Cette édition des JDJ est placée sous le signe du « Carrefour diocésain de la jeunesse pour la paix et la cohésion sociale ». Pourquoi avoir choisi cette orientation ?

Cette orientation dénote déjà de la situation sécuritaire que nous traversons, que notre diocèse traverse, ou du moins que notre pays traverse. Nous avons eu des exactions, il y a eu des tueries, il y a eu des pillages, il y a eu des vols, etc. Donc on voit que ce tissu social a été un peu corrompu. Et voilà pourquoi nous choisissons ce thème, pour voir comment il faut travailler pour préparer les cœurs et les esprits, surtout en ce temps de réinstallation de certains villages, à une cohésion sociale et à une paix durable.

Dans quel contexte particulier ces journées sont-elles organisées aujourd’hui dans le diocèse de Dédougou ?

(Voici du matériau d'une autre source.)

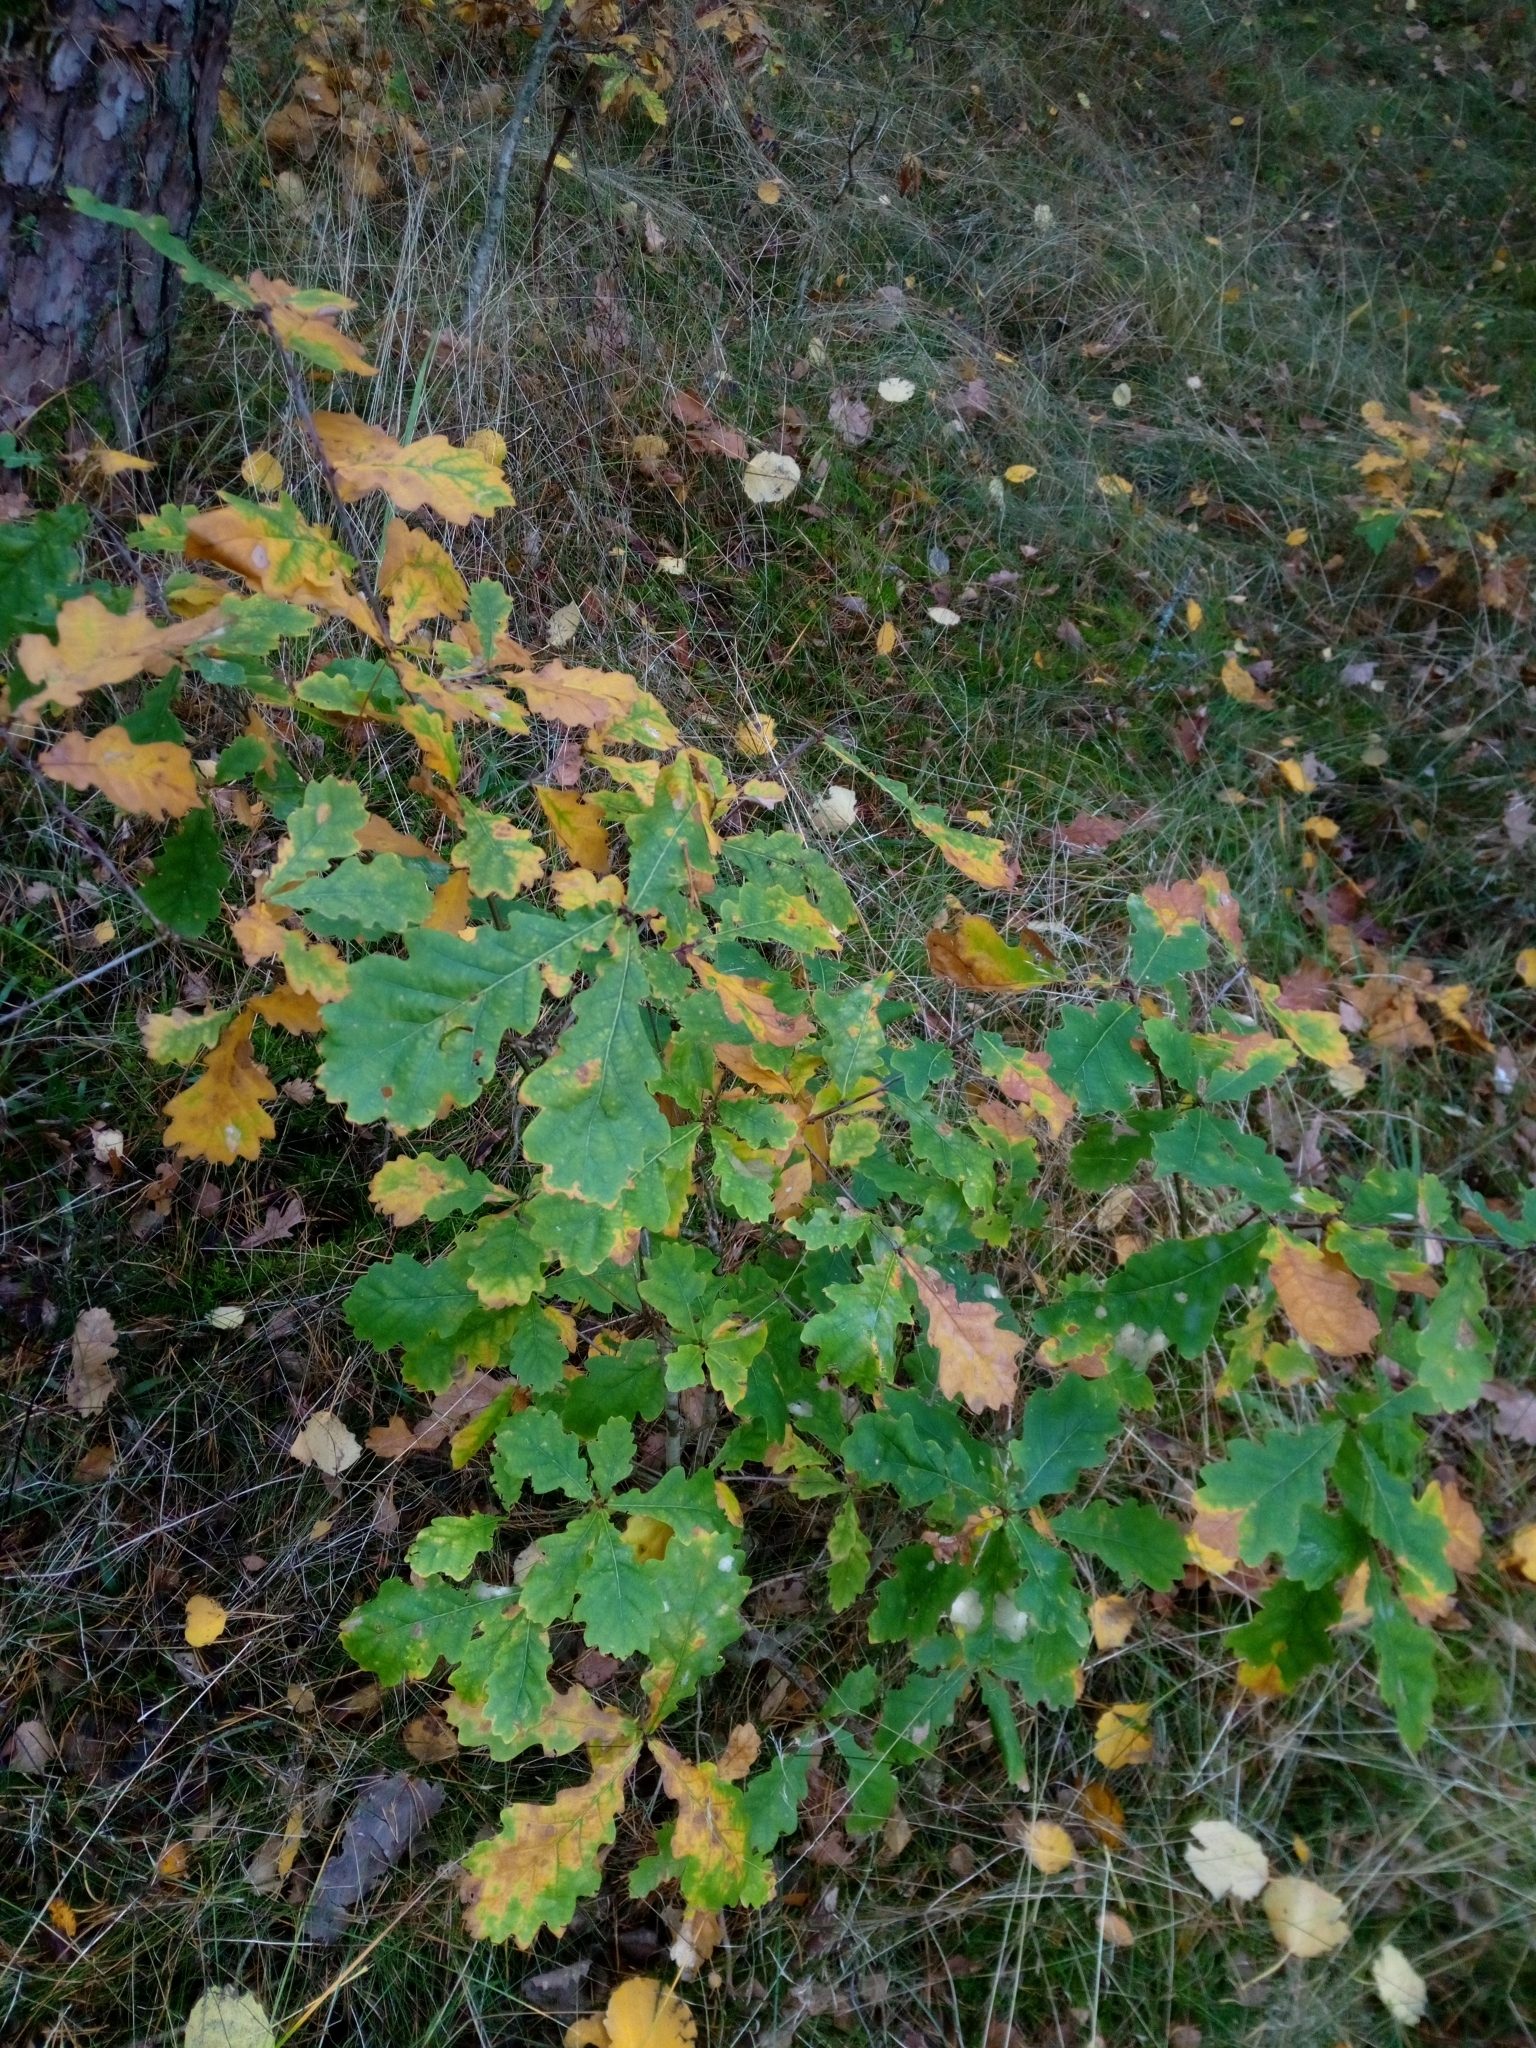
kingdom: Plantae
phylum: Tracheophyta
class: Magnoliopsida
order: Fagales
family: Fagaceae
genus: Quercus
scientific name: Quercus robur
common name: Pedunculate oak
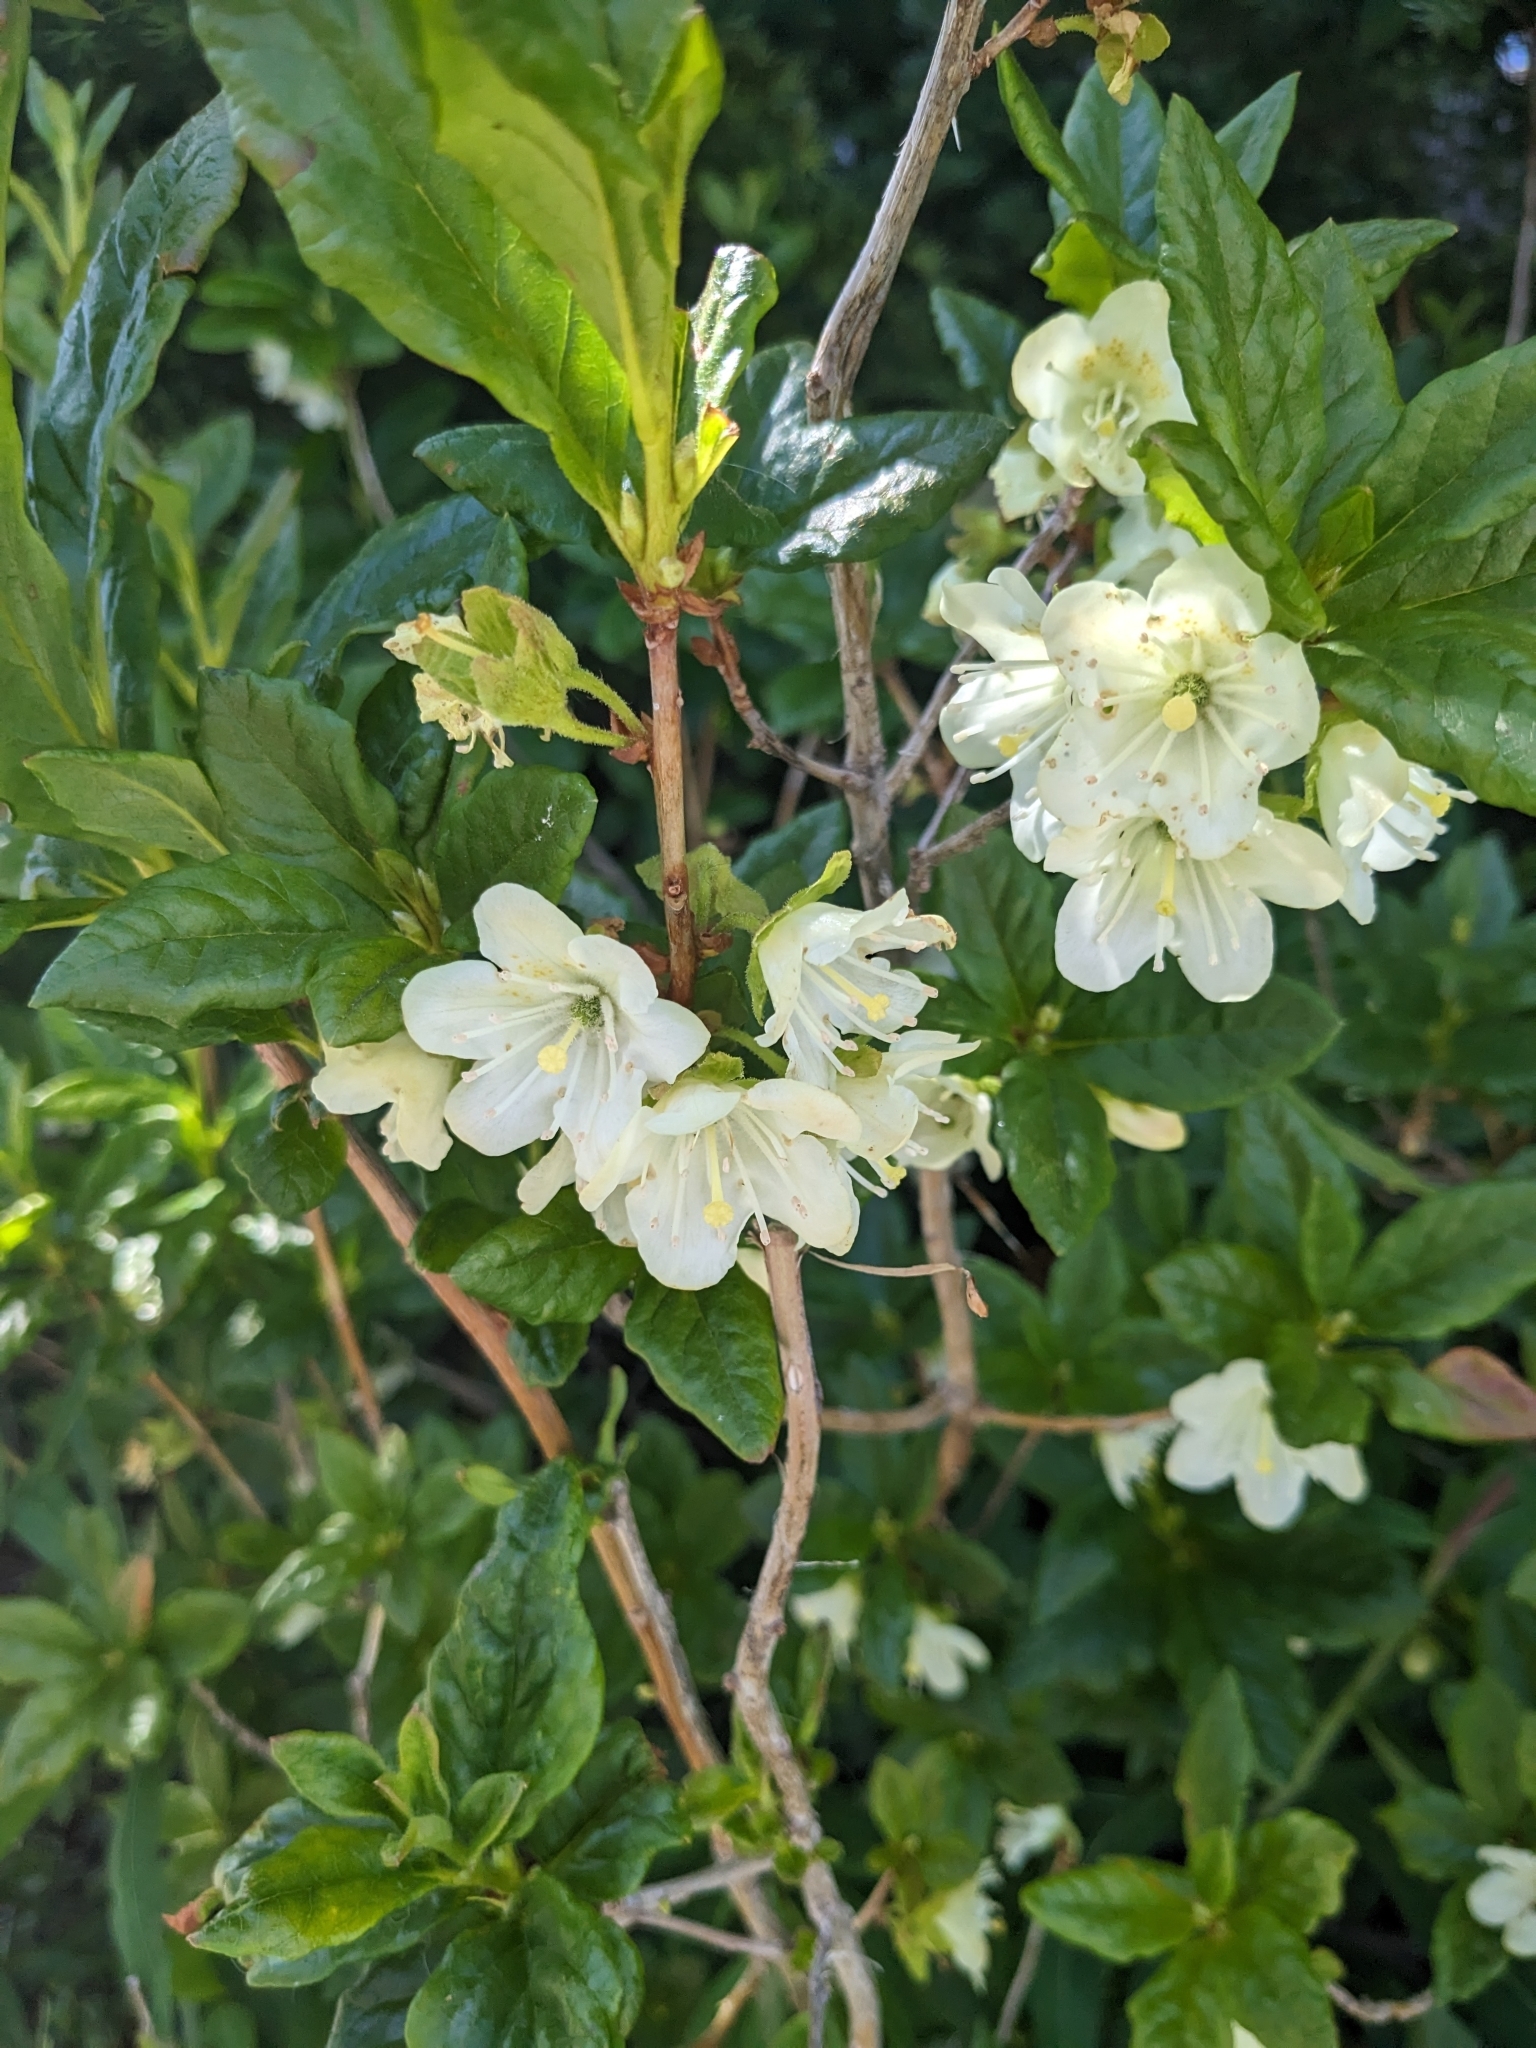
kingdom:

Le contexte, c’est celui de la résilience. C’est une période aujourd’hui où nous voulons montrer aux jeunes qu’il est possible d’espérer d’abord et qu’il est aussi possible de rêver à un avenir meilleur. Tout comme il est aussi possible de faire de leur passé douloureux un tremplin pour une harmonie, une paix et une cohésion saine et durable.

Vous affirmez dans les Termes de référence (TDR) que la jeunesse est à la fois vulnérable et porteuse d’espérance. Quel regard portez-vous aujourd’hui sur la jeunesse du diocèse ?

C’est une jeunesse qui est en quête de repères. Donc une jeunesse qui a besoin de prophètes d’espérance, qui a besoin aussi de soutien. Donc une jeunesse qui veut que nous comptions sur ses possibilités et son engagement à faire mieux, à se donner pour un visage missionnaire, solidaire et fraternel de l’église-famille.

Quel message souhaitez-vous adresser aux jeunes qui se sentent parfois découragés face aux défis sécuritaires, économiques et sociaux ?

Le premier message, c’est de leur dire qu’aucune personne ne viendra construire leur avenir et leur bonheur à leur place. Il faut se battre maintenant. Le deuxième message, c’est d’avoir un esprit critique sur tout ce qui se trouve sur les réseaux sociaux. Qu’ils analysent d’abord avant de s’y engager. Le troisième message, c’est de savoir que la haine et la violence ne construisent pas. Elles mettent en retard et mènent au découragement. Quatrièmement, il faut la prière. C’est une force intérieure qui ouvre à la double dimension de l’homme. C’est-à-dire son esprit et son corps. C’est un socle véritable pour une réussite d’une vie bien vécue et bien pleine.

Quel est l’objectif principal poursuivi à travers ces Journées diocésaines de la jeunesse ?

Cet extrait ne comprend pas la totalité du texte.